(Collected data)
==============================

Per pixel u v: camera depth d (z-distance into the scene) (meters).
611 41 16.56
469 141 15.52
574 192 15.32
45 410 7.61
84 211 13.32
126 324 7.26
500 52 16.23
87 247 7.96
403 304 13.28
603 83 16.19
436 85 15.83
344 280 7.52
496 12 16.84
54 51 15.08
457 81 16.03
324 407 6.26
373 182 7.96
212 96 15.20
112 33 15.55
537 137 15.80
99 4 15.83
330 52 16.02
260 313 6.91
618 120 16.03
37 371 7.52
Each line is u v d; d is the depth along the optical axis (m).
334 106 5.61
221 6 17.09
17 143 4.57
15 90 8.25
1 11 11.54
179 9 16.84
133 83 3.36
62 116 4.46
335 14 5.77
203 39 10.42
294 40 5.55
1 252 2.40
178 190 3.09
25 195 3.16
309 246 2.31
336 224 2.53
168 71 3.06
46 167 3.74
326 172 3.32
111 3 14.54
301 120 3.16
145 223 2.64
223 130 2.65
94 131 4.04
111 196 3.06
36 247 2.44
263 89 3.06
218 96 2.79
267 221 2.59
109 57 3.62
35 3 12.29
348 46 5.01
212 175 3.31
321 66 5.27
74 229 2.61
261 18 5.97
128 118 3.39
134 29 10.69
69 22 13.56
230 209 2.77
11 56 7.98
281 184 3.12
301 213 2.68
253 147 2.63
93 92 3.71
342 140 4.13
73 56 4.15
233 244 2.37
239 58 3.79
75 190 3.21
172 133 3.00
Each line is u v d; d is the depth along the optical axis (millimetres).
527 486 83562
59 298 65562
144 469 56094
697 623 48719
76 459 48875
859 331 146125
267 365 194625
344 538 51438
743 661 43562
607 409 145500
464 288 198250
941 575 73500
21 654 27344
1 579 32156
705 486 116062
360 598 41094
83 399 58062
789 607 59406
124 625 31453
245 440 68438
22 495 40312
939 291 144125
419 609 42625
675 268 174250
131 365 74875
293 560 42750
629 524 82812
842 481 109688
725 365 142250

==============================

Task directions: Output exactly the span of lines beginning at the first line of the records and ending at the line that holds "253 147 2.63", inclusive, with no other text.

Output of the task:
Per pixel u v: camera depth d (z-distance into the scene) (meters).
611 41 16.56
469 141 15.52
574 192 15.32
45 410 7.61
84 211 13.32
126 324 7.26
500 52 16.23
87 247 7.96
403 304 13.28
603 83 16.19
436 85 15.83
344 280 7.52
496 12 16.84
54 51 15.08
457 81 16.03
324 407 6.26
373 182 7.96
212 96 15.20
112 33 15.55
537 137 15.80
99 4 15.83
330 52 16.02
260 313 6.91
618 120 16.03
37 371 7.52
Each line is u v d; d is the depth along the optical axis (m).
334 106 5.61
221 6 17.09
17 143 4.57
15 90 8.25
1 11 11.54
179 9 16.84
133 83 3.36
62 116 4.46
335 14 5.77
203 39 10.42
294 40 5.55
1 252 2.40
178 190 3.09
25 195 3.16
309 246 2.31
336 224 2.53
168 71 3.06
46 167 3.74
326 172 3.32
111 3 14.54
301 120 3.16
145 223 2.64
223 130 2.65
94 131 4.04
111 196 3.06
36 247 2.44
263 89 3.06
218 96 2.79
267 221 2.59
109 57 3.62
35 3 12.29
348 46 5.01
212 175 3.31
321 66 5.27
74 229 2.61
261 18 5.97
128 118 3.39
134 29 10.69
69 22 13.56
230 209 2.77
11 56 7.98
281 184 3.12
301 213 2.68
253 147 2.63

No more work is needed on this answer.